Sysmon recorded the execution of the commands in this batch file. The local group name that matched SID ‘S-1-5-32-544’ was the default local “Administrators” group.

The Security event log recorded the user creation, enabling, modification, and password set events for user “noname” in event ID 4720, 4722, 4738, and 4724. Although it wasn’t observed during this intrusion, event ID 4741, which records the creation of computer accounts, is also essential, as threat actors can interactively use a computer account to log on and execute commands in the same manner that a user account can be utilized.

AnyDesk Service

Within minutes of the new user account creation, the threat actor was observed dropping an AnyDesk binary into the Confluence installation directory (C:\Program Files\Atlassian\Confluence) from the HAHLGiDDb.exe process. Interestingly, the second Metasploit loader process also downloaded and saved AnyDesk.exe to the same folder a few minutes later. This suggests that these actions were part of an automation script.

* _Data for analysis_
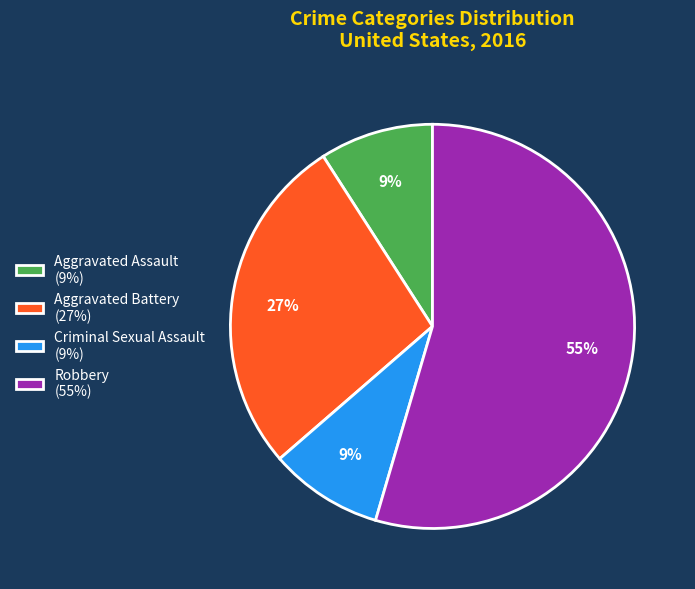

Which has a higher value, Aggravated Assault or Aggravated Battery?

Aggravated Battery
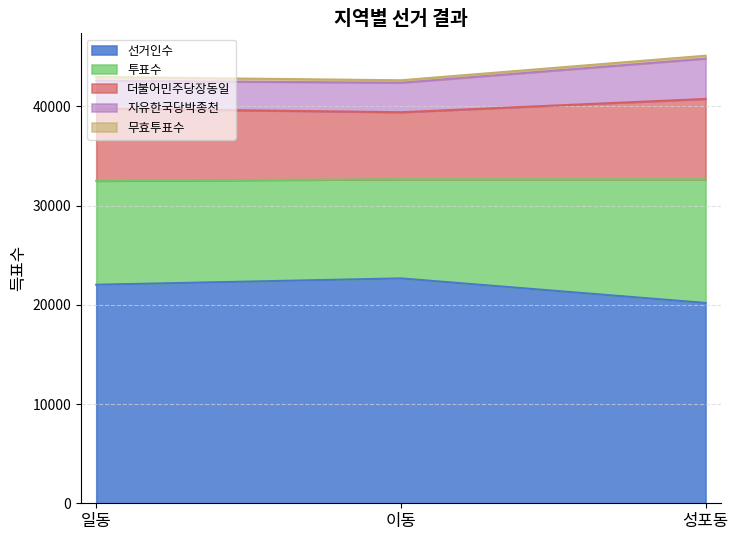

The 선거인수 series shows 8587 at 성포동. True or false?

False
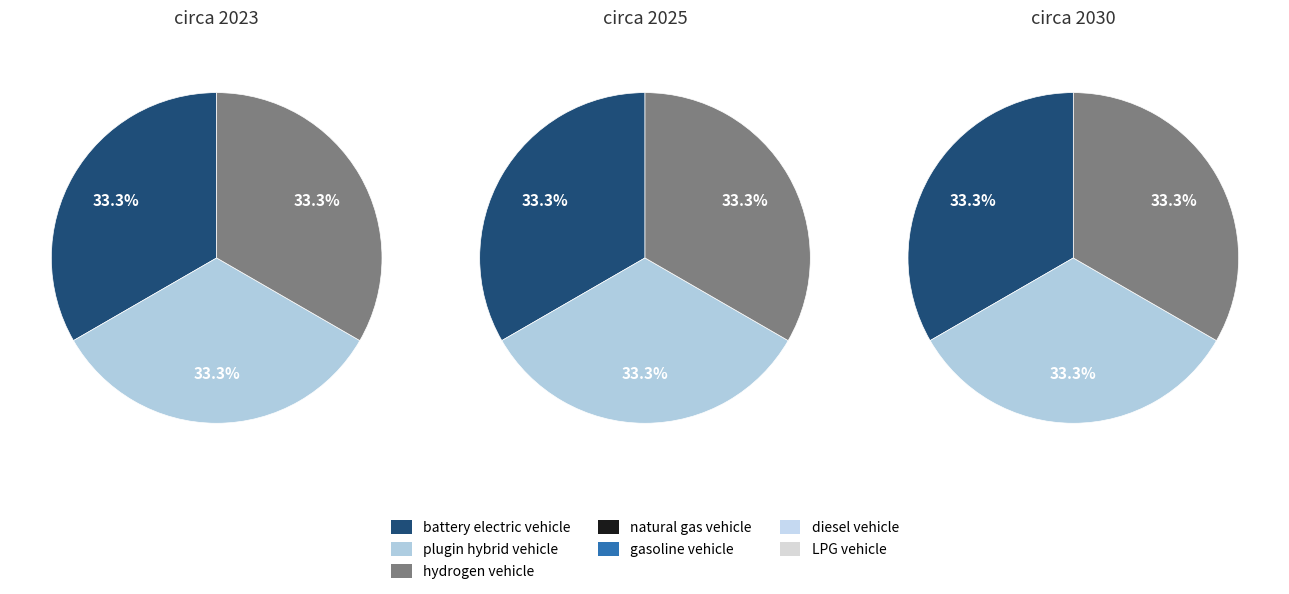

Is it true that gasoline vehicle is 13% of the pie?

False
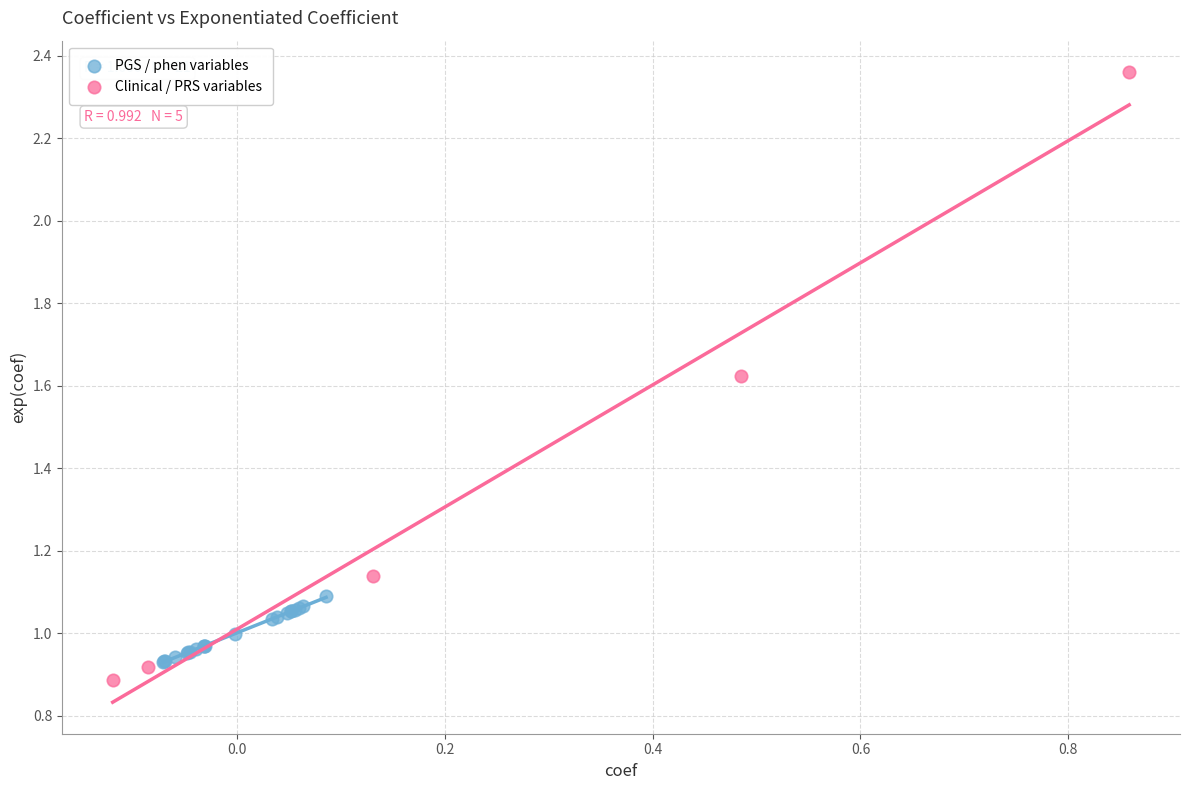

Which series has the widest spread of Y values?

Clinical / PRS variables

* _How to complete this task_
Write out, word for word, the part of the Confluence intrusion text from "The Security event" up to and including "an automation script.". The entries were taken from a different source.

* _Exercise answer_
The Security event log recorded the user creation, enabling, modification, and password set events for user “noname” in event ID 4720, 4722, 4738, and 4724. Although it wasn’t observed during this intrusion, event ID 4741, which records the creation of computer accounts, is also essential, as threat actors can interactively use a computer account to log on and execute commands in the same manner that a user account can be utilized.

AnyDesk Service

Within minutes of the new user account creation, the threat actor was observed dropping an AnyDesk binary into the Confluence installation directory (C:\Program Files\Atlassian\Confluence) from the HAHLGiDDb.exe process. Interestingly, the second Metasploit loader process also downloaded and saved AnyDesk.exe to the same folder a few minutes later. This suggests that these actions were part of an automation script.